EXERCISES
(1) Answer these questions from the Hive mailing-list thread below:
(a) What data type is the partition column partitionCol?
(b) Which annotation is on both of Petter's UDFs?
(c) How does java8964 describe partition pruning in Hive?
(2) Extend the Hive mailing-list thread below about putting a UDF in an IN clause, starting after its last message.

SOURCE PASSAGE
* * * * * * * * *

RE: Using an UDF in the WHERE (IN) clause

2014-03-11 Thread java8964
What version of hive you are using?
It is good to know that if it works in newer version.
Yong

Date: Tue, 11 Mar 2014 08:33:06 +0100
Subject: Re: Using an UDF in the WHERE (IN) clause
From: petter.von.dolw...@gmail.com
To: user@hive.apache.org

Hi Young,

I must argue that the partition pruning do actually work if I don't use the IN 
clause. What I wanted to achieve in my original query was to specify a range of 
partitions in a simple way. The same query can be expressed as


SELECT * FROM mytable WHERE partitionCol >= UDF("2014-03-10") and partitionCol 
<= UDF("2014-03-11");

This UDF returns an INT (rather than an INT array). Both this UDF and the 
original one are annotated with @UDFType(deterministic = true) (if that has any 
impact) . This variant works fine and does partition pruning. Note that I don't 
have another column as input to my UDF but a static value.


Thanks,
Petter




2014-03-11 0:16 GMT+01:00 java8964 :




I don't know from syntax point of view, if Hive will allow to do "columnA IN 
UDF(columnB)".
What I do know that even let's say above work, it won't do the partition 
pruning.

The partition pruning in Hive is strict static, any dynamic values provided to 
partition column won't enable partition pruning, even though it is a feature I 
missed too.
Yong


Date: Mon, 10 Mar 2014 16:23:01 +0100
Subject: Using an UDF in the WHERE (IN) clause
From: petter.von.dolw...@gmail.com
To: user@hive.apache.org


Hi,

I'm trying to get the following query to work. The parser don't like it. 
Anybody aware of a workaround?

SELECT * FROM mytable WHERE partitionCol IN my_udf("2014-03-10");



partitionCol is my partition column of type INT and I want to achieve early 
pruning. I've tried returning an array of INTs from my_udf and also a plain 
string in the format (1,2,3). It seems like the parser wont allow me to put an 
UDF in this place.



Any help appreciated.

Thanks,
Petter
  

  

Re: Using an UDF in the WHERE (IN) clause

2014-03-11 Thread Petter von Dolwitz (Hem)
Hi Navis,

I suspected that the parser only accepted an expression like (value1,
value2, value3...) as input. I guess one solution as you say would be to
add an array as an allowed argument to IN. I do not know if other SQL
dialects allow this. Another way would be to introduce a new type of UDF
that is expanded before it is sent to the parser (use string as return
type). Much like variables are handled I guess.

* * * * * * * * *

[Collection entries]
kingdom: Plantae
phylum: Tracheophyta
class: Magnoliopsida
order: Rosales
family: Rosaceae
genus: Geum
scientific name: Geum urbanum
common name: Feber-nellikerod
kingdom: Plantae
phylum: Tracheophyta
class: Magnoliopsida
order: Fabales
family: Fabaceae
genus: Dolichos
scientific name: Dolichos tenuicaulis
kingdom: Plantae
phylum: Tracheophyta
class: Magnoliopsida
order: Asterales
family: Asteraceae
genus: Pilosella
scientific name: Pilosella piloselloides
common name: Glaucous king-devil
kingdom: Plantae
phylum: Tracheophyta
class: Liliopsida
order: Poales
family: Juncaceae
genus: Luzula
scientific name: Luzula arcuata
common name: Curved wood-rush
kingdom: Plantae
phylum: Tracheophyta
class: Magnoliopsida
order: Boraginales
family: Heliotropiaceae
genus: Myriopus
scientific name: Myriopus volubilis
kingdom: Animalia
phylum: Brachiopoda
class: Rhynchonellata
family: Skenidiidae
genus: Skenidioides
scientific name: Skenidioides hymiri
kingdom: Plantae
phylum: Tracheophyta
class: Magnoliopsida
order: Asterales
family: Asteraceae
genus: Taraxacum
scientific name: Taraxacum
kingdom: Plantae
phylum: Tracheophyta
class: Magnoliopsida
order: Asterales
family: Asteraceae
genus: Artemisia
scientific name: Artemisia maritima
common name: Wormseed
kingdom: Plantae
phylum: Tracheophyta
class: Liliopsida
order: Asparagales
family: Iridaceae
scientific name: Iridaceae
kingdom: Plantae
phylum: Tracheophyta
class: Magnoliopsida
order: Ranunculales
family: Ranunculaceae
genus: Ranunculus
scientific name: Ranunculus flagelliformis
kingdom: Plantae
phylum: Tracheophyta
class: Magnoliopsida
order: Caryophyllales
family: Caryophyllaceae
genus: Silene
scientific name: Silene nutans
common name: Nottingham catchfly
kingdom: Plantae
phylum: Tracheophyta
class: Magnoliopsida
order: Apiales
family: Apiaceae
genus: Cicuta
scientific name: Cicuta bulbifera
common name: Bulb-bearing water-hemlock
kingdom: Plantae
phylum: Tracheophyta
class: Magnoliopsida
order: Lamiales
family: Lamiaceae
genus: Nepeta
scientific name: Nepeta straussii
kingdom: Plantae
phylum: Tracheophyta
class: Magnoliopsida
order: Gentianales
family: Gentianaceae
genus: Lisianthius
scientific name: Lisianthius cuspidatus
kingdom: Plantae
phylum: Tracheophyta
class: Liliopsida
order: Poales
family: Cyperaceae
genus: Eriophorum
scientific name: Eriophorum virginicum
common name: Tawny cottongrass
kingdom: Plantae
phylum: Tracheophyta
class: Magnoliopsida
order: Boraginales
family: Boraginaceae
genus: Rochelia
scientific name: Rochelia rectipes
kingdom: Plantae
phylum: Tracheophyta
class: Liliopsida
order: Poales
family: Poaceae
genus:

* * * * * * * * *

ANSWER LIST
(1)
(a) INT
(b) @UDFType(deterministic = true)
(c) As strict static: any dynamic values given to the partition column won't enable partition pruning.

(2)
Thanks,
Petter


2014-03-11 2:32 GMT+01:00 Navis류승우 :

> (KW_IN expressions)
>-> ^(TOK_FUNCTION KW_IN $precedenceEqualExpression expressions)
>
> expressions
> :
> LPAREN expression (COMMA expression)* RPAREN -> expression*
> ;
>
> You should have arguments of IN wrapped by parentheses. But It seemed
> not possible to use array returning expression in it (type mismatch in
> current hive).
>
> We might extend IN function to accept single array as a argument.
>
>
> 2014-03-11 8:16 GMT+09:00 java8964 :
> > I don't know from syntax point of view, if Hive will allow to do
> "columnA IN
> > UDF(columnB)".
> >
> > What I do know that even let's say above work, it won't do the partition
> > pruning.
> >
> > The partition pruning in Hive is strict static, any dynamic values
> provided
> > to partition column won't enable partition pruning, even though it is a
> > feature I missed too.
> >
> > Yong
> >
> > 
> > Date: Mon, 10 Mar 2014 16:23:01 +0100
> > Subject: Using an UDF in the WHERE (IN) clause
> > From: petter.von.dolw...@gmail.com
> > To: user@hive.apache.org
> >
> >
> > Hi,
> >
> > I'm trying to get the following query to work. The parser don't like it.
> > Anybody aware of a workaround?
> >
> > SELECT * FROM mytable WHERE partitionCol IN my_udf("2014-03-10");
> >
> > partitionCol is my partition column of type INT and I want to achieve
> early
> > pruning. I've tried returning an array of INTs from my_udf and also a
> plain
> > string in the format (1,2,3). It seems like the parser wont allow me to
> put
> > an UDF in this place.
> >
> > Any help appreciated.
> >
> > Thanks,
> > Petter
>


Re: Using an UDF in the WHERE (IN) clause

2014-03-11 Thread Navis류승우
Then you should use BETWEEN, not IN. BETWEEN can be used for PPD, afaik.

2014-03-11 16:33 GMT+09:00 Petter von Dolwitz (Hem)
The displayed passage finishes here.